Políticas regulatorias elevan costos y ahuyentan inversión
Meylin Carballo Salguedo, nueva directora de la Asociación Náutica de Colombia (Asonáutica), señaló que esta suspensión envía una señal clara sobre cómo las políticas públicas mal calibradas pueden afectar actividades económicas estratégicas. Según explicó, el descenso en la participación se originó tras la implementación de nuevas regulaciones y aumentos tarifarios que elevaron sustancialmente los costos de operación en el país caribeño.
"Lo que comenzó como un ajuste fiscal terminó reflejándose en menor actividad económica y pérdida de competitividad", afirmó Carballo, quien destacó que el propio gobierno de Bahamas anunció una revisión, a nivel de Primer Ministro, de las tarifas de navegación y normas de entrada después de que el sector reportara afectaciones graves en el turismo náutico.
Cifras alarmantes: 40% menos de yates extranjeros
De acuerdo con informes citados por el gremio náutico, el destino habría perdido aproximadamente 40% de su mercado de yates extranjeros, mientras que la ocupación de marinas cayó entre un 20% y 25%. El incremento del IVA al chárter extranjero y su consolidación en una tarifa única del 14% fue calificado por operadores como insuficiente para recuperar la confianza de los inversionistas.
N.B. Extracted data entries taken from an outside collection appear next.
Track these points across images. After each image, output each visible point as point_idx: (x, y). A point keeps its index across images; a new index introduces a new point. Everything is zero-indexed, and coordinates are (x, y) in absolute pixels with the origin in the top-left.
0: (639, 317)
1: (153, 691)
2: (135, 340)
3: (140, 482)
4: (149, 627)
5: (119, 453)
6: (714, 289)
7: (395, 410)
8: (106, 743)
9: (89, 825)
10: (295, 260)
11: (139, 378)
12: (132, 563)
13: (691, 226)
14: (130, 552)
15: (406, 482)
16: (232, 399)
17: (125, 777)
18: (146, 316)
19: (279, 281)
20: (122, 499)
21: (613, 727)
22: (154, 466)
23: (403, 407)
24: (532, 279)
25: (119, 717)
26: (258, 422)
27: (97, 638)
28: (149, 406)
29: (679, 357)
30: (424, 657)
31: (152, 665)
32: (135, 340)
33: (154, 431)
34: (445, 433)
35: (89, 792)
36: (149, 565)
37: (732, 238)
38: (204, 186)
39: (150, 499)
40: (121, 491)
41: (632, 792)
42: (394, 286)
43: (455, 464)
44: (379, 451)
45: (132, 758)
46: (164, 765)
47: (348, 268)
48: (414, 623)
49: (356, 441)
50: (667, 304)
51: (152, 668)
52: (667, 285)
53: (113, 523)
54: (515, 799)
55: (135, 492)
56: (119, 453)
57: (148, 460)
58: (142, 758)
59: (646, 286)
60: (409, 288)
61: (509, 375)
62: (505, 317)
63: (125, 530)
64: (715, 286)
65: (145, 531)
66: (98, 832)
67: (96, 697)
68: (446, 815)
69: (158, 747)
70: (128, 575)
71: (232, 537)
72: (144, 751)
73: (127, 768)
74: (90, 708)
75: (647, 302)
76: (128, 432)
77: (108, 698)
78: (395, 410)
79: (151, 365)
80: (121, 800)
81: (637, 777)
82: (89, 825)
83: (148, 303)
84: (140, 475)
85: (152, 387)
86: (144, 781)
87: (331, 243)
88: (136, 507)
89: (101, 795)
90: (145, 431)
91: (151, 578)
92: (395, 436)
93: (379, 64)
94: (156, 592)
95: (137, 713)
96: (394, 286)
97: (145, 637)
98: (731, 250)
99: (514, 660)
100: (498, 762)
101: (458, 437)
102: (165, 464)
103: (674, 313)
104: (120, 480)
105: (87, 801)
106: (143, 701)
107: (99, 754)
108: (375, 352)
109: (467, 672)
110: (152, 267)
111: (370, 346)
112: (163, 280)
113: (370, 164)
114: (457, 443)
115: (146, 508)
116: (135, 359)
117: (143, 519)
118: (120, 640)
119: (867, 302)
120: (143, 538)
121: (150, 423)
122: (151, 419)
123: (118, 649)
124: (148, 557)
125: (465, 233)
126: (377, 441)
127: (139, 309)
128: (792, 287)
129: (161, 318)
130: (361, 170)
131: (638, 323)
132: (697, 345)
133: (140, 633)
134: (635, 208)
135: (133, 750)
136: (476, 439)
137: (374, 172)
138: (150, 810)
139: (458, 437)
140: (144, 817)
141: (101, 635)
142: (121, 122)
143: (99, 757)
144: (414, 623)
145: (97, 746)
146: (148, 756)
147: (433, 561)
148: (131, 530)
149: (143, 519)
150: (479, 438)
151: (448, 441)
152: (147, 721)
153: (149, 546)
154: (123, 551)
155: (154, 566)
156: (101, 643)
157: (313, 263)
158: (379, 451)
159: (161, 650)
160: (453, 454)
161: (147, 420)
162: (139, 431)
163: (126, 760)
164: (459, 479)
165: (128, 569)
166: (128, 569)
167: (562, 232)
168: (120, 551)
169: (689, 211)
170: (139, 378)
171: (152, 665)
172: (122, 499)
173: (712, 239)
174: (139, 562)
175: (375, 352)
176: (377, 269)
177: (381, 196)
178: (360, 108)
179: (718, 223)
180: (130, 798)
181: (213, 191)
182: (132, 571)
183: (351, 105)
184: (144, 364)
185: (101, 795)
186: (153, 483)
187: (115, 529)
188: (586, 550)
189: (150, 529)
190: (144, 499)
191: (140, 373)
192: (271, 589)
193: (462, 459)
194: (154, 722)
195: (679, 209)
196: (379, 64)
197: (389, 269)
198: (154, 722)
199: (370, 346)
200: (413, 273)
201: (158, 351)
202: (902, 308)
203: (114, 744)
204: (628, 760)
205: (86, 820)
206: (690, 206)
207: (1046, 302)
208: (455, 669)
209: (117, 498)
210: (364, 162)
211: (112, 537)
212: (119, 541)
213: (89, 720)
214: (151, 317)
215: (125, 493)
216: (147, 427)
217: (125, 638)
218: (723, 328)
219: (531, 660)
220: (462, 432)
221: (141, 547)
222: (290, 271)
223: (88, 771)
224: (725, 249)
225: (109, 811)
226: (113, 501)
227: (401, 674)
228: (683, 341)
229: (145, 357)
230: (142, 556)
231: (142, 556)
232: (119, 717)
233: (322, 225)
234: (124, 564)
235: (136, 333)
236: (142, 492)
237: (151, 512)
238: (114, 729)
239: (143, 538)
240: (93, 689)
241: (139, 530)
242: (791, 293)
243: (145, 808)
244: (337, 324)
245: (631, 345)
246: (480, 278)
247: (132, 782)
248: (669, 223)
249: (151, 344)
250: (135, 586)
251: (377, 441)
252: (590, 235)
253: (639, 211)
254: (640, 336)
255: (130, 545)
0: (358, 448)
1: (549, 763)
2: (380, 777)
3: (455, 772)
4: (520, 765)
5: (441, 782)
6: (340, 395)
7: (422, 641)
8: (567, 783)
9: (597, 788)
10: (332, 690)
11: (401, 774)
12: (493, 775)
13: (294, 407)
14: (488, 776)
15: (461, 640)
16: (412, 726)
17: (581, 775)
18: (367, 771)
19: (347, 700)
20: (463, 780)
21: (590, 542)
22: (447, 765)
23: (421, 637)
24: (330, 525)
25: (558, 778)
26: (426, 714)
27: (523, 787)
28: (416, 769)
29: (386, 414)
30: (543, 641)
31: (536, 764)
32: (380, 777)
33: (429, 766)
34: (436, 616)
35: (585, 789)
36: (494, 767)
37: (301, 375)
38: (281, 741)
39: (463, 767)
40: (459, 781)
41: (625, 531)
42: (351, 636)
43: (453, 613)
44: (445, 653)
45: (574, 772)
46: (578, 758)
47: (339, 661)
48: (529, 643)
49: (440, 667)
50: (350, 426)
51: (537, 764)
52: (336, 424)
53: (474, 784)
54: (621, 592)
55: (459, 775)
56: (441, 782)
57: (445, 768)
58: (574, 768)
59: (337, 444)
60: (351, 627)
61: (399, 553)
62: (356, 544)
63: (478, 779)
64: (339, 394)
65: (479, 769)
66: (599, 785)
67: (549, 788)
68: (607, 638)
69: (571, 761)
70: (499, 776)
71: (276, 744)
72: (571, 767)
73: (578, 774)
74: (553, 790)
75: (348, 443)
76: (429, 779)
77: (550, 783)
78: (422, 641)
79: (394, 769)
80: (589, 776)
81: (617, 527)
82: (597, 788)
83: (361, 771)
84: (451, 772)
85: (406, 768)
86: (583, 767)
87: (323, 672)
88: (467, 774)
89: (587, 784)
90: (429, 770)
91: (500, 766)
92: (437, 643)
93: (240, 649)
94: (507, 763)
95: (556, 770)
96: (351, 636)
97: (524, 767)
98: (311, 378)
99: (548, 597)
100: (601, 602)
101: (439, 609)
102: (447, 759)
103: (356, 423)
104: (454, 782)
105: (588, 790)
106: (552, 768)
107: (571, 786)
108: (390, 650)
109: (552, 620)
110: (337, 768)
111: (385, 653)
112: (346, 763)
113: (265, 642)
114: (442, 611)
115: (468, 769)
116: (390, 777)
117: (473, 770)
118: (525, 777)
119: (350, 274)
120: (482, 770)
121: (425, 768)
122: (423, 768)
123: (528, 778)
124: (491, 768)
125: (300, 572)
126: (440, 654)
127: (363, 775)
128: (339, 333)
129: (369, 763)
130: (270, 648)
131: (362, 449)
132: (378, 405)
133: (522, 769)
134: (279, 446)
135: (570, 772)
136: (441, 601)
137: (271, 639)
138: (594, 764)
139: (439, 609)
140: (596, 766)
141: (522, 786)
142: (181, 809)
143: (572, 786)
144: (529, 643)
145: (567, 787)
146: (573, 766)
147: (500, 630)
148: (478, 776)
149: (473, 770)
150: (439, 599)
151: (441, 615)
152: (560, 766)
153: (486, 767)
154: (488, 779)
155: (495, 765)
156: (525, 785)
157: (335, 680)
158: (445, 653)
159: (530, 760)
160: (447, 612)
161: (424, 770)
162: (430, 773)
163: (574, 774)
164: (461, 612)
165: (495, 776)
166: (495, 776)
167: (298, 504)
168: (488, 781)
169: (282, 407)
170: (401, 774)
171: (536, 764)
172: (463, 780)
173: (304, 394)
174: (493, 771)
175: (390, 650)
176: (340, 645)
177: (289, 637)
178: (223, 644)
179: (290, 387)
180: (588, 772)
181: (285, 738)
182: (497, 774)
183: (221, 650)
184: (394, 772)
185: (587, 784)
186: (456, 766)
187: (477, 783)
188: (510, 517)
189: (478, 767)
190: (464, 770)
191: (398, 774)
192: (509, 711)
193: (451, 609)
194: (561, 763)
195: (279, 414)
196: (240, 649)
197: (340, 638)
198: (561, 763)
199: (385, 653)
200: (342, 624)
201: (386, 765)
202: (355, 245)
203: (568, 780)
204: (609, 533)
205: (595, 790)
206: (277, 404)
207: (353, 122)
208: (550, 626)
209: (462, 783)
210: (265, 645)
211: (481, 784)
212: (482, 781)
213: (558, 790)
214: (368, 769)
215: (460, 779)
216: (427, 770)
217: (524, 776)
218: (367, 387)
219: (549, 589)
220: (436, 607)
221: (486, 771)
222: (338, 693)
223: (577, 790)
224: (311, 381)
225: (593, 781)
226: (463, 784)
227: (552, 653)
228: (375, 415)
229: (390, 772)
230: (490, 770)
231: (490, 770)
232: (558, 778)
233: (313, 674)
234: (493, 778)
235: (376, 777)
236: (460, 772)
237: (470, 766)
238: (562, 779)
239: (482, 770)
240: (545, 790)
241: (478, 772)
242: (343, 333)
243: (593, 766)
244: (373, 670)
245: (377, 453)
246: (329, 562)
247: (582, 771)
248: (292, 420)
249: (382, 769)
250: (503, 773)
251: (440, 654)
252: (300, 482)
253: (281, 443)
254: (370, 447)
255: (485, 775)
La situación no es nueva en la región. En los años noventa, Estados Unidos aplicó el llamado "luxury tax", una medida que terminó afectando astilleros y empleos antes de ser derogada. Canadá también revirtió decisiones similares tras evidenciar un freno considerable a la inversión en el sector náutico.
Impacto económico va más allá del impuesto directo
Desde Asonáutica insisten en que una embarcación no se limita al valor del activo en sí mismo. Alrededor de cada yate se genera:
- Empleo especializado en múltiples áreas
- Servicios de marina y mantenimiento
- Consumo de combustible y provisiones
- Actividad turística complementaria
El ingreso, afirman, no proviene únicamente del impuesto directo, sino del movimiento económico integral que se genera en las ciudades costeras y sus alrededores.
Colombia como posible hub náutico del Caribe
El gremio sostiene que cuando los costos de registro, navegación o permanencia aumentan sin una visión integral, los inversionistas simplemente optan por otros destinos más competitivos. En este contexto, Colombia aparece en el análisis como un país con condiciones para consolidarse como hub náutico del Caribe, siempre que el marco regulatorio facilite trámites, promueva la formalización y atraiga embarcaciones de manera sostenible.
La cancelación del evento en Bahamas, concluyen desde la asociación, se convierte en una referencia concreta y oportuna para la discusión local sobre regulación e inversión en la industria náutica, destacando la necesidad de equilibrar políticas fiscales con incentivos para el desarrollo del sector.